● **DATA SUPPLIED**
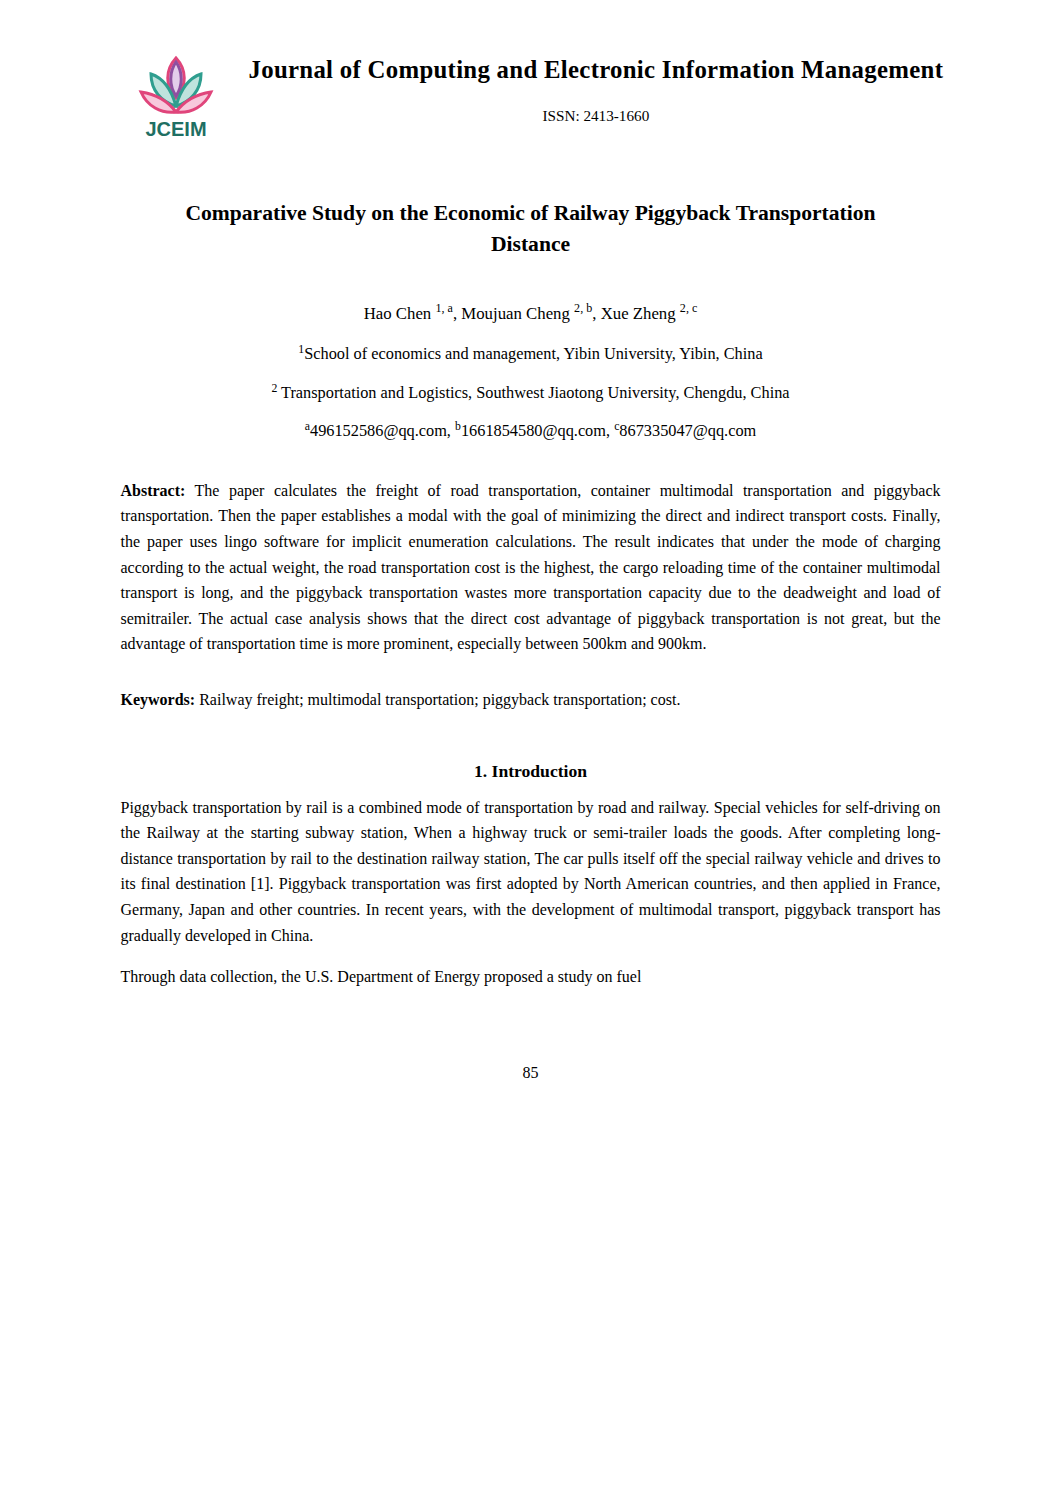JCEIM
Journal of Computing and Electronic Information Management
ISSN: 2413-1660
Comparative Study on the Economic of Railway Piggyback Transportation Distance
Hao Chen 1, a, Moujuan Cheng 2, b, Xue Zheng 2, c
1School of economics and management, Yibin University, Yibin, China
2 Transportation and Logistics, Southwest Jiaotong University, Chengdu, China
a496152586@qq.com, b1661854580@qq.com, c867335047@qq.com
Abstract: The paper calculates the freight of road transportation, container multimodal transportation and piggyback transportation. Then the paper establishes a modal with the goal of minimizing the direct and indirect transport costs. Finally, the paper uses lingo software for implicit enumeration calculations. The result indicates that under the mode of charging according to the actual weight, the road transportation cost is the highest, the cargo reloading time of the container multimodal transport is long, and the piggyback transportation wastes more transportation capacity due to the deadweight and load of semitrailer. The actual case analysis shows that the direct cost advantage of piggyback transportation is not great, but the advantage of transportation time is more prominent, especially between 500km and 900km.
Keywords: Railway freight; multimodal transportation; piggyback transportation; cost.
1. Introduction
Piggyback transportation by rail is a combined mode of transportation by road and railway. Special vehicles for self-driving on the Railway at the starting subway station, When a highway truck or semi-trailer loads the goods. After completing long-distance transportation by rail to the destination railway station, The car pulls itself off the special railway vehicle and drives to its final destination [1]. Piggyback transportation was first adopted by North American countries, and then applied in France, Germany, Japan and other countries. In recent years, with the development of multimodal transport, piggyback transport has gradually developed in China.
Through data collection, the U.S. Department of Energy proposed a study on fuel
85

==

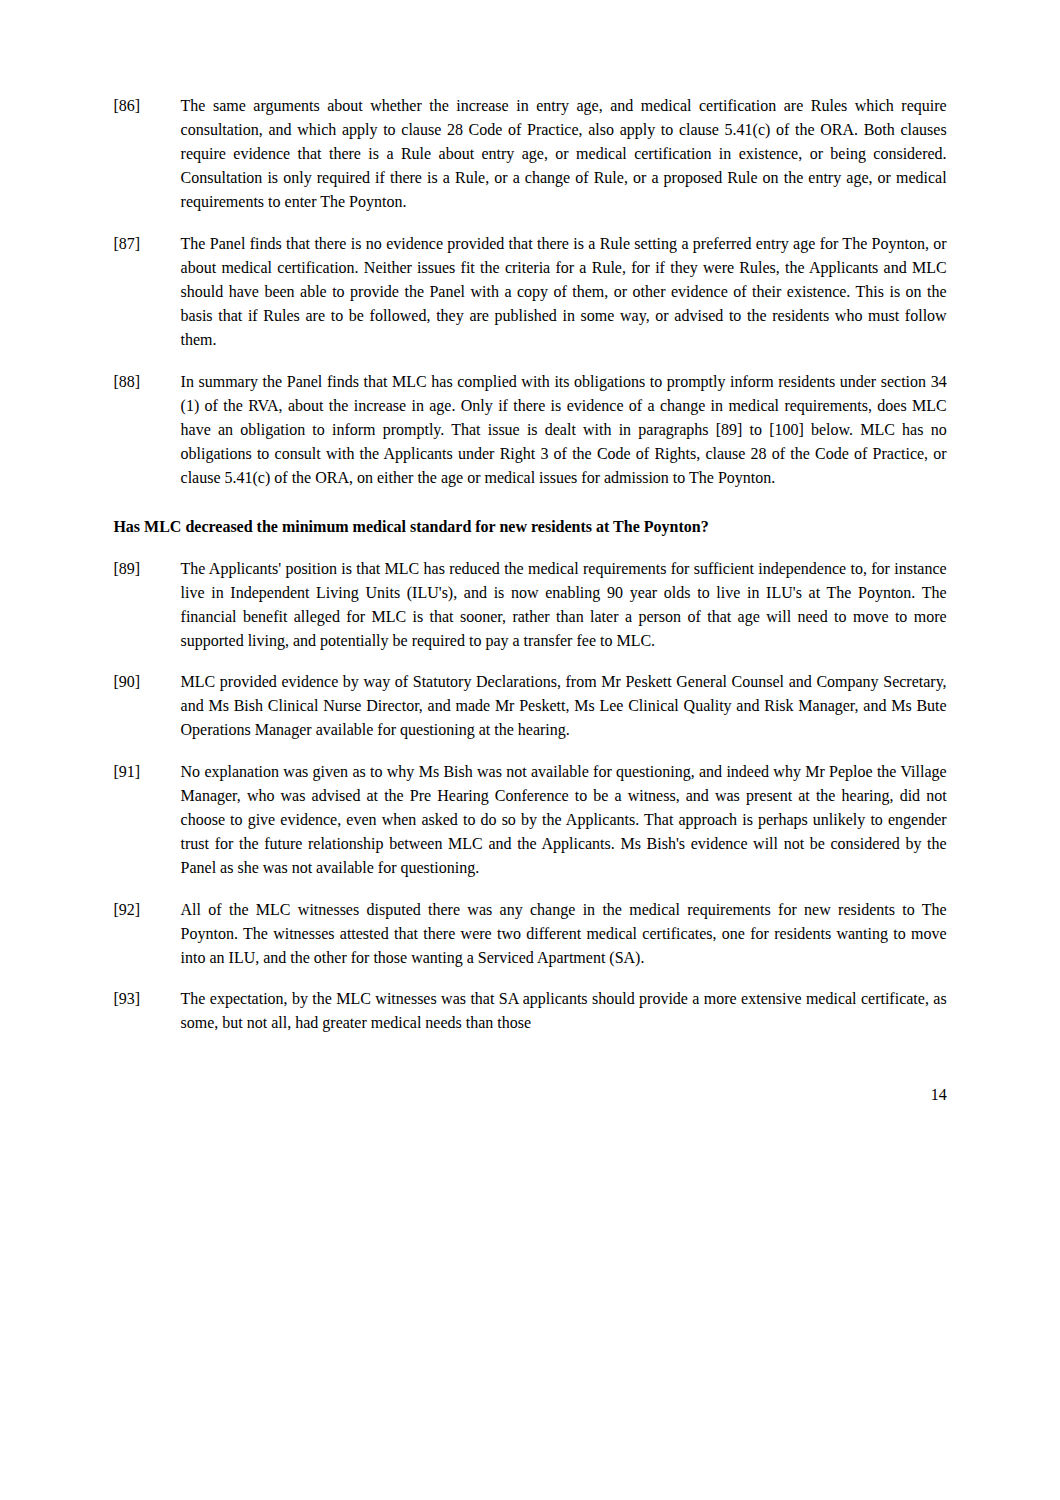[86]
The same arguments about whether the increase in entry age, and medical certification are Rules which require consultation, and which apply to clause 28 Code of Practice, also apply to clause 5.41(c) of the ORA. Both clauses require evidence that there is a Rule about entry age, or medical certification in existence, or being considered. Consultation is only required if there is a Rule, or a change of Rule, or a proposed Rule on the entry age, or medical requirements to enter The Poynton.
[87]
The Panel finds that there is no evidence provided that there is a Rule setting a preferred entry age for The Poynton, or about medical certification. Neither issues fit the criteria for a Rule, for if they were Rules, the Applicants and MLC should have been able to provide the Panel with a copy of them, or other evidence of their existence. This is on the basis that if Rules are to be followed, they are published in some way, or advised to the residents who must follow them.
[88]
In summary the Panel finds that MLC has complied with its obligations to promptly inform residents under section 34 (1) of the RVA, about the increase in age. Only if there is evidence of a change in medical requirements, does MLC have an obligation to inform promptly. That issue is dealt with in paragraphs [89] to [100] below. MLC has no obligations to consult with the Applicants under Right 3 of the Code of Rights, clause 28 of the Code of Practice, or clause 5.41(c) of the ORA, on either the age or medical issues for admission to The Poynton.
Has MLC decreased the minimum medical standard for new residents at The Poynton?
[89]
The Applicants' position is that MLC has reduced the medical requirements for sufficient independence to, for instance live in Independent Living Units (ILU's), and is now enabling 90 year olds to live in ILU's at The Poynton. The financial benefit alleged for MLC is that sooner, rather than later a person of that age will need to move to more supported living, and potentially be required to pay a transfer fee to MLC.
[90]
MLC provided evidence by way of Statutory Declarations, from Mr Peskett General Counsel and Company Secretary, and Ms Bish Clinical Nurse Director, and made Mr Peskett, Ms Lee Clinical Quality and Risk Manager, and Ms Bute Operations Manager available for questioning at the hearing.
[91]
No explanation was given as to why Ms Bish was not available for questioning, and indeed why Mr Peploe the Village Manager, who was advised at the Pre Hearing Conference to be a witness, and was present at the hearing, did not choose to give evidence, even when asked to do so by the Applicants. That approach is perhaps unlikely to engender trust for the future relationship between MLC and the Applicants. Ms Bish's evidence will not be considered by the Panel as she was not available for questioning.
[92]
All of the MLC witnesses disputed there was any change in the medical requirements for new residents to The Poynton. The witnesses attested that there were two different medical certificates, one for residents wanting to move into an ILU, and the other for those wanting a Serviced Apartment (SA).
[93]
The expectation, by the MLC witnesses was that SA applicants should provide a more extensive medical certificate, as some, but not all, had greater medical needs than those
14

● **WHAT IS REQUIRED**
When you reach the line holding "Hao Chen 1, a, Moujuan" in the records above, begin reproducing exactly, stop after the line holding "Piggyback transportation by", and output nothing else.

● **PROBLEM SOLUTION**
Hao Chen 1, a, Moujuan Cheng 2, b, Xue Zheng 2, c
1School of economics and management, Yibin University, Yibin, China
2 Transportation and Logistics, Southwest Jiaotong University, Chengdu, China
a496152586@qq.com, b1661854580@qq.com, c867335047@qq.com
Abstract: The paper calculates the freight of road transportation, container multimodal transportation and piggyback transportation. Then the paper establishes a modal with the goal of minimizing the direct and indirect transport costs. Finally, the paper uses lingo software for implicit enumeration calculations. The result indicates that under the mode of charging according to the actual weight, the road transportation cost is the highest, the cargo reloading time of the container multimodal transport is long, and the piggyback transportation wastes more transportation capacity due to the deadweight and load of semitrailer. The actual case analysis shows that the direct cost advantage of piggyback transportation is not great, but the advantage of transportation time is more prominent, especially between 500km and 900km.
Keywords: Railway freight; multimodal transportation; piggyback transportation; cost.
1. Introduction
Piggyback transportation by rail is a combined mode of transportation by road and railway. Special vehicles for self-driving on the Railway at the starting subway station, When a highway truck or semi-trailer loads the goods. After completing long-distance transportation by rail to the destination railway station, The car pulls itself off the special railway vehicle and drives to its final destination [1]. Piggyback transportation was first adopted by North American countries, and then applied in France, Germany, Japan and other countries. In recent years, with the development of multimodal transport, piggyback transport has gradually developed in China.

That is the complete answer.